Em “Os primeiros soldados”, a imagem incorpora sinais e ajusta-se ao tempo presente. Há no belo filme nacional uma vereda no interior das personagens, um tratamento sensível às suas dores e angústias. O pavor diante do desconhecido elabora saídas muito humanas, que vão da ilusão da cura rápida até a criação de redes de solidariedade. Quando vemos três jovens adoecidos retornarem à natureza para cuidar de si mesmos e uns dos outros, vislumbramos a esperança. Afinal de contas, toda saída virá mesmo de um regresso ao que existe de mais profundo em nossas experiências de vida. A comunhão entre cultura e natureza desfaz preconceitos e estimula no espectador um olhar de ternura, transferência. Faltam, no Brasil contemporâneo, lições de vida assim, para que possamos superar os grosseiros momentos de ódio e beligerância.
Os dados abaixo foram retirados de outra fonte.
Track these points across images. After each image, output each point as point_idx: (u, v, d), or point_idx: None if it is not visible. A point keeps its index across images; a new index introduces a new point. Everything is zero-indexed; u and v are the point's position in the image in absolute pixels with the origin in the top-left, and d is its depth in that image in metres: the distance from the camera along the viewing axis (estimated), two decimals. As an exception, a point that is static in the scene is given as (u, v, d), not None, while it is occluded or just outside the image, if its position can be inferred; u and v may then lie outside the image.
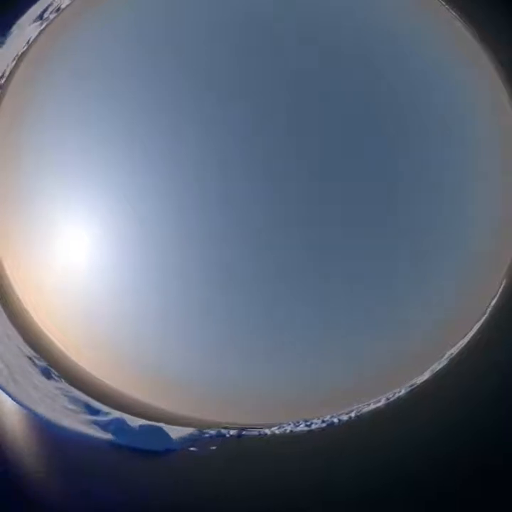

As histórias que se entrecruzam no filme de Rodrigo de Oliveira deixam claro que na guerra nunca há vencedores. Não importa se existem defensores de uma “guerra santa” ou se há necessidade de “fazer justiça”. Aqueles que sofrem e morrem estão para muito além de todo discurso com armas em mão. Em seu início, a AIDS incitou muitas guerras, desde a de nervos até a da ignorância travestida de um insuportável não saber. Aos primeiros doentes ficou o peso de um mundo hostil, estranhamente contrário ao amor e à felicidade à maneira de cada um. Venceu e vem vencendo a truculência.